Imagine being able to go on a 360-degree tour across a prospective house or flat without ever leaving the comfort of your own home. This is not the premise for a science-fiction movie but is a current reality, molded before the coronavirus pandemic but rising massively in popularity as more and more prospective buyers can't physically make it into these spaces. Expect the sophistication of this technology to rise as it becomes an option for nearly all real estate agents to offer instead of merely sending some two-dimensional photos that give a limited overview of the type of space that clients are potentially buying.
With sustainability and smart environmentally-friendly living on the rise thanks to increased awareness of climate change, it is likely that we will see solar roofs grow enormously in popularity. This is especially true in hotter, sun-heavy areas such as New Mexico and Arizona, where solar roofs offer the opportunity for self-sustainable energy sources. If you already own a home and simply want to add a solar roof to it, one great option to help you get started are , who will be able to meet every one of your solar panel related needs.
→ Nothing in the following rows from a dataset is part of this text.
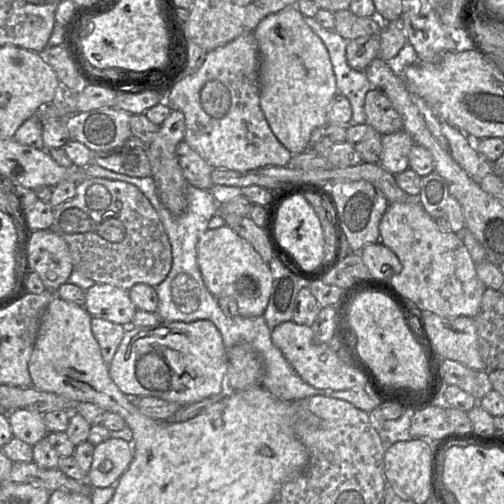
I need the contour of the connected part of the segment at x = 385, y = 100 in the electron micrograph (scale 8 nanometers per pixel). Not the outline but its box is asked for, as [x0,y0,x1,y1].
[365,89,403,135]

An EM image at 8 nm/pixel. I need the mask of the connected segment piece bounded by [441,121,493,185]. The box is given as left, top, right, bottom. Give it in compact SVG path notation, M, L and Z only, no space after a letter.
M441 122L441 132L448 140L453 159L480 185L480 181L493 173L491 162L475 149L472 137L447 122Z

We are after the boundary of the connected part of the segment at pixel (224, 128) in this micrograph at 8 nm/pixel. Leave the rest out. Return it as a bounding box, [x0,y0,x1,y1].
[164,33,293,172]

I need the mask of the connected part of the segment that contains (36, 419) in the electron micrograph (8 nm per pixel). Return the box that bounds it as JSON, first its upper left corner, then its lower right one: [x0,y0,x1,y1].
[7,408,48,446]

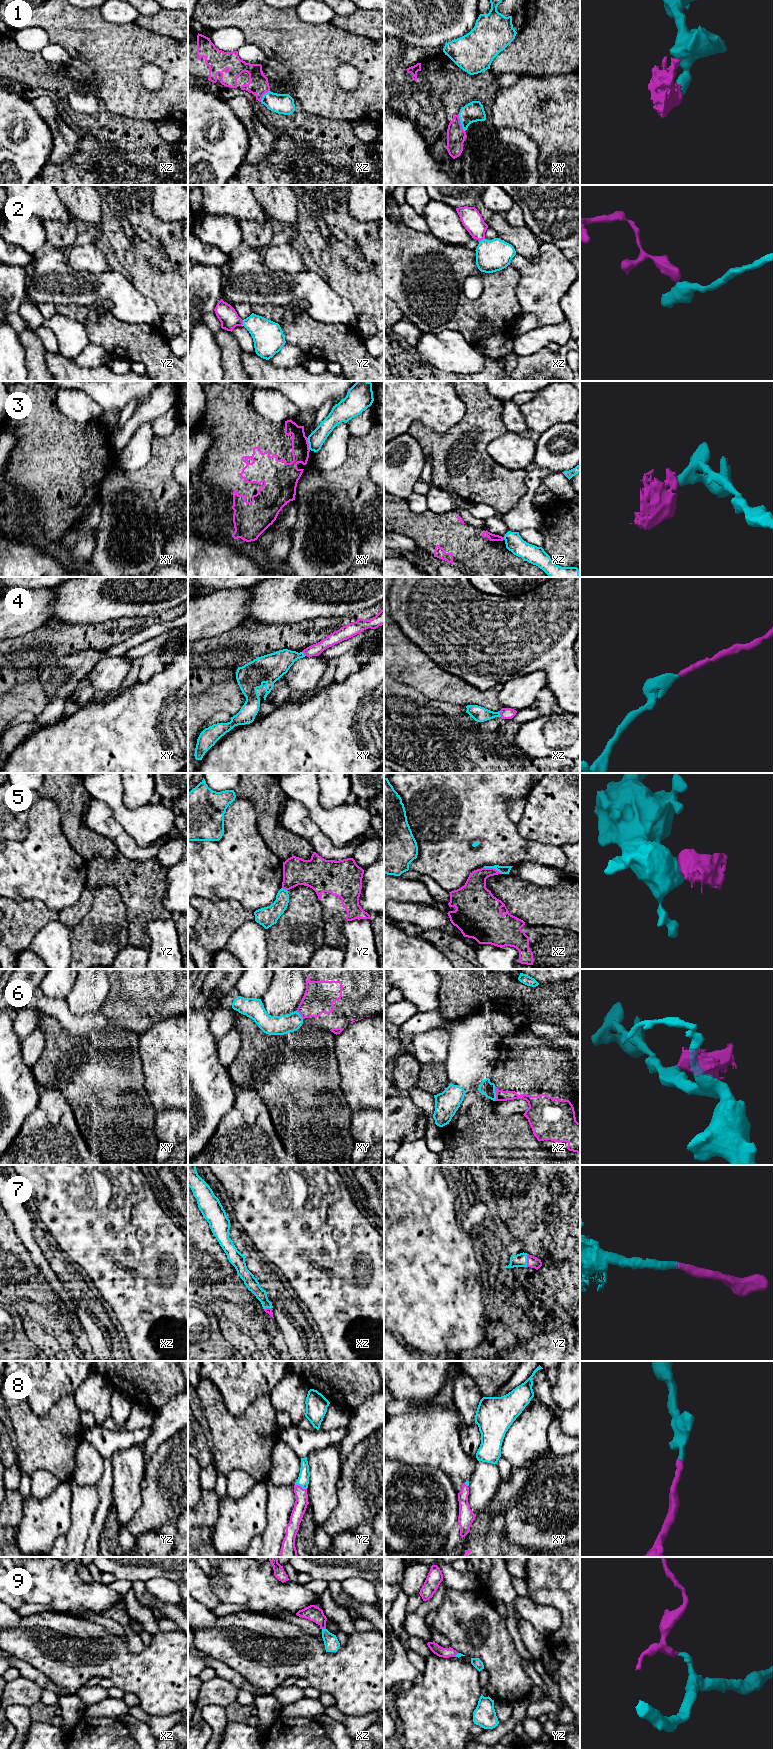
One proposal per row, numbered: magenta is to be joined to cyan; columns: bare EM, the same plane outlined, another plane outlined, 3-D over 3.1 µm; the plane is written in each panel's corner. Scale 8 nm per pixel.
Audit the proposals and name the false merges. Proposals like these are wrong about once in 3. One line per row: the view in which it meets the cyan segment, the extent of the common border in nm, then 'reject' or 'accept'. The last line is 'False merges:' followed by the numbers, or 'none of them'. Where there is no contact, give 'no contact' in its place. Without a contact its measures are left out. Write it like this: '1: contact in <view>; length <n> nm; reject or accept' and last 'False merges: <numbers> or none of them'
1: contact in xy; length 150 nm; reject
2: contact in xz; length 50 nm; accept
3: contact in xy; length 100 nm; reject
4: contact in xz; length 50 nm; accept
5: contact in xz; length 160 nm; reject
6: contact in xz; length 120 nm; reject
7: contact in yz; length 100 nm; accept
8: contact in yz; length 100 nm; accept
9: contact in xz; length 30 nm; accept
False merges: 1, 3, 5, 6

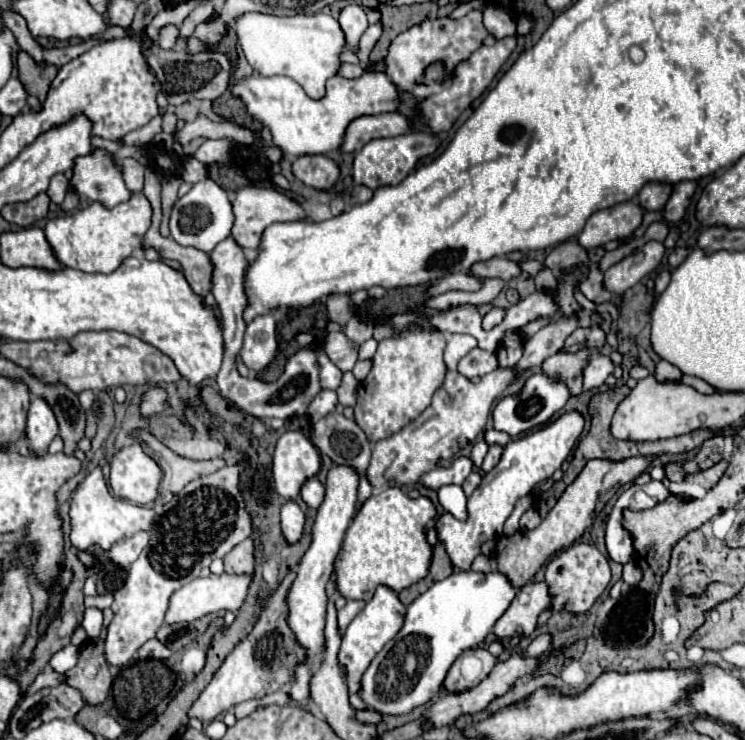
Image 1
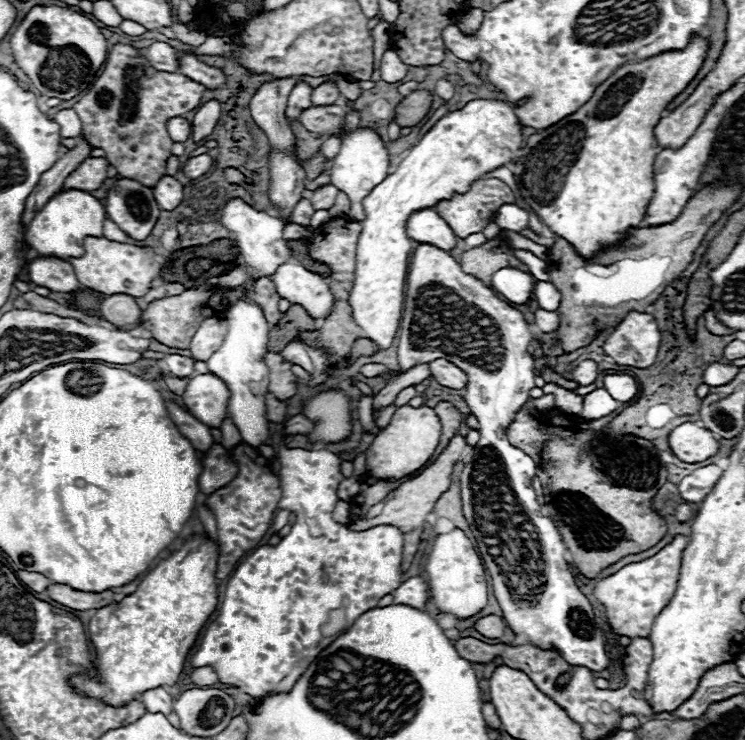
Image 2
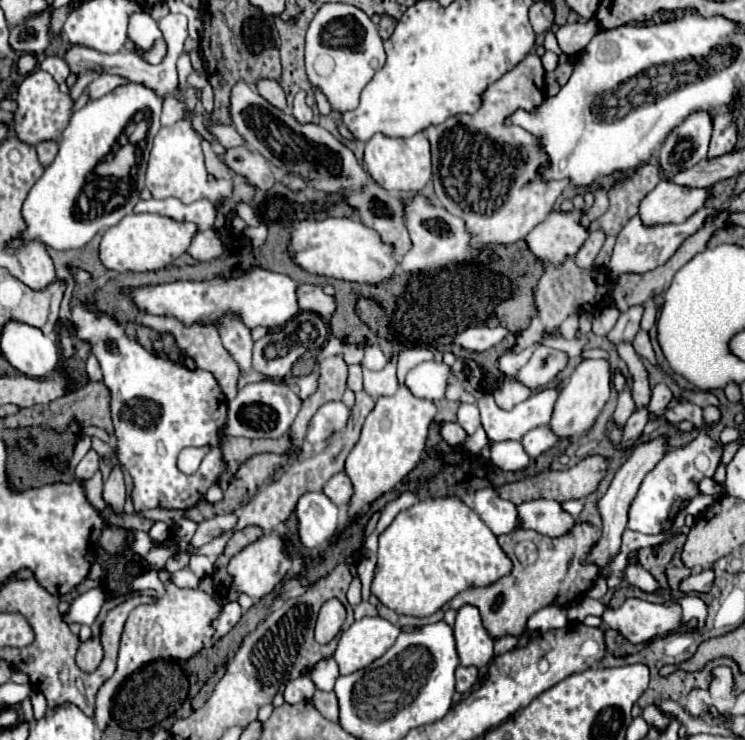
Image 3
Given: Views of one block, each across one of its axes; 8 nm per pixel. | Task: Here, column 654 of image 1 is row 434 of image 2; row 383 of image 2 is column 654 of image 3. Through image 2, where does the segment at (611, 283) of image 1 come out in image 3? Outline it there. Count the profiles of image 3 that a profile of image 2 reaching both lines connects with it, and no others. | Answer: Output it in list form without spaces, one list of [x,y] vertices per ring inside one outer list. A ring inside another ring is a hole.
[[[702,208],[682,224],[654,224],[654,226],[646,226],[646,224],[642,224],[640,216],[634,216],[616,238],[614,254],[608,264],[608,278],[612,282],[616,282],[622,274],[642,274],[642,272],[662,266],[680,248],[680,244],[702,226],[704,218],[710,214],[716,214],[716,210]]]

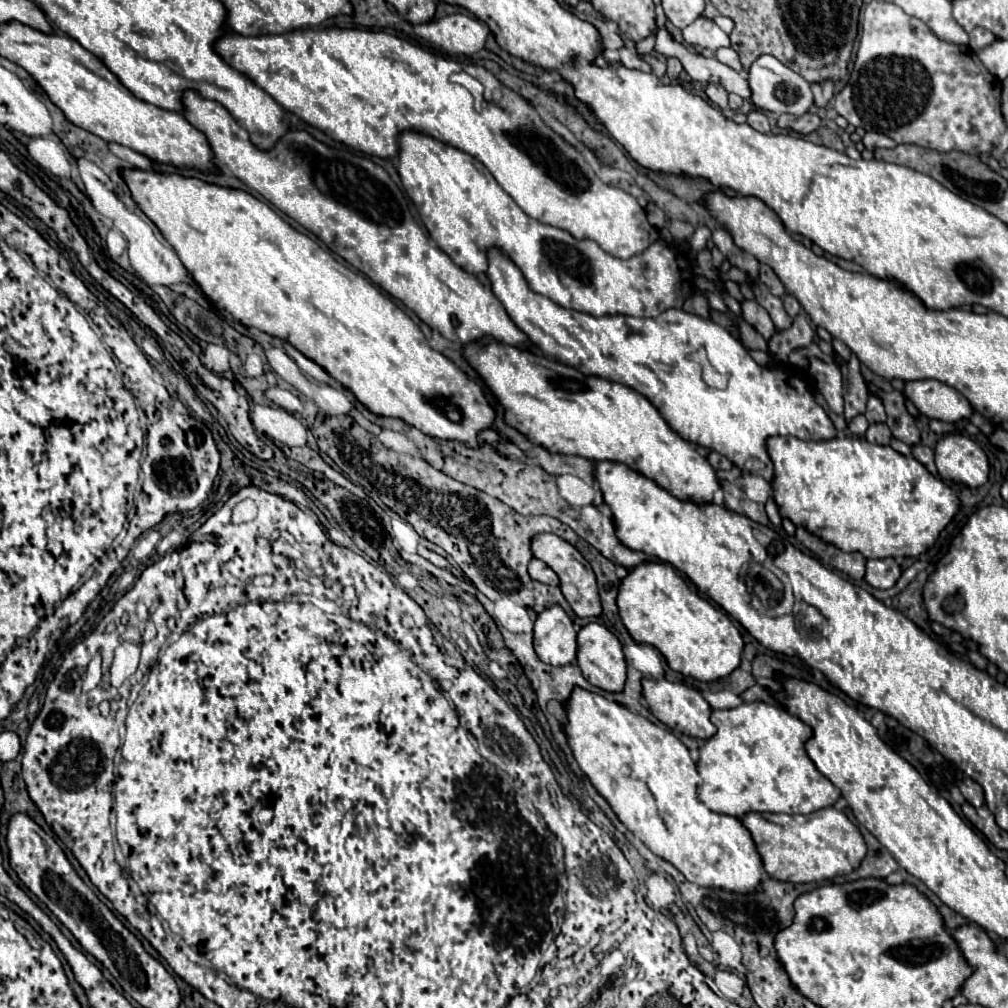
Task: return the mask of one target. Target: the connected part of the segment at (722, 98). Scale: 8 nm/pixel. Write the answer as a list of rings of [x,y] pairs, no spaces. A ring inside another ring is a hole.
[[[707,85],[705,95],[707,95],[707,99],[709,99],[715,107],[727,109],[727,91],[721,89],[721,85]]]

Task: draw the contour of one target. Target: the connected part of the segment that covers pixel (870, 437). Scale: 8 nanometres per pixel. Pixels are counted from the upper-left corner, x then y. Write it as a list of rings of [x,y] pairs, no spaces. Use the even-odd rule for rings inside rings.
[[[885,423],[869,425],[867,435],[865,435],[865,439],[867,439],[869,443],[877,443],[877,445],[889,445],[891,437],[893,437],[893,435],[891,435],[891,431],[889,431],[889,427],[887,427]]]

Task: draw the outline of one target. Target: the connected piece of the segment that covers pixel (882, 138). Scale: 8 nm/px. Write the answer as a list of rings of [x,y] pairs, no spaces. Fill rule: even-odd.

After the relative lack of housing sales found in the challenging year of 2020, 2021 - which should see the vast majority of Americans vaccinated against the coronavirus - promises to provide a rebound, thus resulting in far more sales. People will have had a lot of time to truly think about what they want out of life, using the time to save up for a mortgage, thus meaning increased demand for housing. This doesn't necessarily translate into higher prices, however, inflation notwithstanding. One grim fact is that because of the unfortunate death toll, there are simply more empty places on the market, which will inevitably lead to lower prices in certain areas as well as more sales.The Rise of Remote Work
San Francisco and New York are no longer considered as desirable places to live for young techies now that large companies are allowing more and more employees to work for them remotely. This has led to the rise of so-called Zoom towns in seemingly more desirable areas — such as the present go-to spot of Austin, Texas, or even somewhere as far-flung as Puerto Rico. While these companies have stated that they will implement a regional pay-scale, these employees figure that the relatively lower cost of living in these areas is more than worth it. This in turn, will lower housing prices in cities like San Francisco and New York, especially when combined with:
More People Moving to the Suburbs
With city life stopped to a halt and major cities such as New York and LA seen as major breeding grounds for the coronavirus, . There is no reason to expect that this will change in the year to come, with the prices of suburban homes likely to rise as a result.
The flip side of this move may be that houses in these once expensive cities will decrease in price, likely to be filled in with young people once again, gaining a reputation for being hip areas again, before eventually becoming gentrified once more and becoming extremely expensive. The fascinating part of this is that while the coronavirus pandemic and the profound changes it has wrought feel seismic, these trends follow housing patterns that have occurred multiple times over the past decades. The housing market operates on a cycle. For those looking for a house in a major city, 2021 may be the year to finally strike!